Um “Airbus de fertilizantes” para desafiar a dependência da Europa em relação à Rússia. Foi assim que alguns meios de comunicação franceses apelidaram o ambicioso projecto anunciado pelo Presidente Emmanuel Macron na cimeira “Escolha a França”, a reunião anual com líderes empresariais internacionais no Castelo de Versalhes.
Trata-se de uma fábrica de 1,3 mil milhões de euros para a produção de fertilizantes azotados com baixo teor de carbono, fruto de um consórcio europeu que conta com a participação de empresas líderes nos setores energético e agroalimentar. O alvo? Reduzir as importações francesas de fertilizantes provenientes da Rússia em 30%, alinhando-se com os objetivos de descarbonização da UE.
Questão de soberania alimentar
O acesso aos fertilizantes tornou-se uma questão crucial para a agricultura europeia desde o início do conflito na Ucrânia. A Rússia e a Bielorrússia, de facto, são os maiores fornecedores destes produtos para a UE, criando uma situação de dependência que se revelou problemática. Os fertilizantes azotados, em particular, dependem fortemente do gás natural e tornaram-se um símbolo da dependência da Europa em relação a Moscovo.
Segundo um relatório recente do Eurostat, o gás natural liquefeito e os fertilizantes são as únicas importações russas que não estão a diminuir. Embora a tendência seja decrescente este ano, os fertilizantes azotados ainda representam quase um terço do total das importações da UE.
Neste contexto, o projeto anunciado por Macron assume importância estratégica.
Esta é uma inovação mundial para a descarbonização da nossa agricultura e para a nossa soberania alimentar.

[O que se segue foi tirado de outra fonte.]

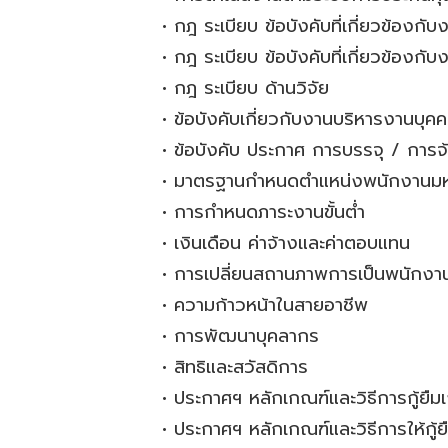
•
กฎ ระเบียบ ข้อบังคับที่เกี่ยวข้องกั
•
กฎ ระเบียบ ข้อบังคับที่เกี่ยวข้องกับ
•
กฎ ระเบียบ ด้านวิจัย
•
ข้อบังคับเกี่ยวกับงานบริหารงานบุค
•
ข้อบังคับ ประกาศ การบรรจุ / การ
•
มาตรฐานกำหนดตำแหน่งพนักงานมหาว
•
การกำหนดภาระงานขั้นต่ำ
•
เงินเดือน ค่าจ้างและค่าตอบแทน
•
การเปลี่ยนสถานภาพการเป็นพนักงา
•
ความก้าวหน้าในสายอาชีพ
•
การพัฒนาบุคลากร
•
สิทธิและสวัสดิการ
•
ประกาศฯ หลักเกณฑ์และวิธีการกู้ยืมเ
•
ประกาศฯ หลักเกณฑ์และวิธีการให้กู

Roland lescure, Ministro francês da Indústria e Energia em entrevista ao Tribuna
Um consórcio multinacional para um projeto ambicioso
A construção desta ambiciosa central será confiada à empresa espanhola FertigHy, que escolheu a França para se posicionar como líder na produção de fertilizantes de baixo carbono. A apoiá-lo está um consórcio de investidores fundadores de vários países europeus.
Quem fará parte disso?
O especialista espanhol em energia solar RIC Energia. A empresa italiana de engenharia Maire Tecnimont, Serviços Financeiros Siemens da Alemanha, o grupo comercial agrícola francês Na Vivo, o grupo Fole e a cervejaria holandesa Heineken. É precisamente esta composição multinacional que levou alguns meios de comunicação franceses a renomear o projeto “Airbus dos fertilizantes”, inspirado no nome do consórcio aeroespacial europeu.
A fábrica pretende produzir 500.000 toneladas de fertilizantes nitrogenados anualmente a partir de 2030 na região de Hauts de France. A construção está prevista para começar em 2027. Segundo a FertigHy, a planta atenderá cerca de 10% do consumo do setor agrícola francês. Depois da fábrica francesa, a FertigHy planeia construir uma segunda em Espanha.
Fertilizantes para a política e o meio ambiente
A produção de fertilizantes é um processo que consome muita energia e a ambição da FertigHy é alinhar-se com os objetivos de descarbonização da UE e com a Estratégia Europeia de Fertilizantes, apresentada em novembro de 2022. O documento exortava a União Europeia a libertar-se da dependência dos fertilizantes russos, mas a desenvolver produtos mais ecológicos alternativas.
A principal inovação do projeto reside na substituição do hidrogénio, atualmente produzido a partir de gás natural, por hidrogénio produzido a partir de eletricidade. Por esta razão, a central utilizará eletricidade gerada a partir de fontes nucleares e renováveis, emitindo níveis reduzidos de CO2.
Fertilizantes, um desafio para a Europa
O projeto anunciado por Macron representa um desafio ambicioso para a Europa, não só do ponto de vista tecnológico e industrial, mas também geopolítico. Na verdade, é um passo concreto no sentido de uma maior autonomia estratégica da UE num sector-chave como a agricultura, reduzindo a dependência de fornecedores externos, em particular da Rússia.
É preciso dizer: o caminho para a independência total dos fertilizantes russos ainda é longo, mas o “Airbus dos fertilizantes” é um primeiro e importante passo nessa direção. Se for bem-sucedido, poderá tornar-se um modelo para outros projetos semelhantes na Europa, ajudando a redesenhar o mapa das dependências estratégicas do continente.
E mudará a face da agricultura europeia no século XXI.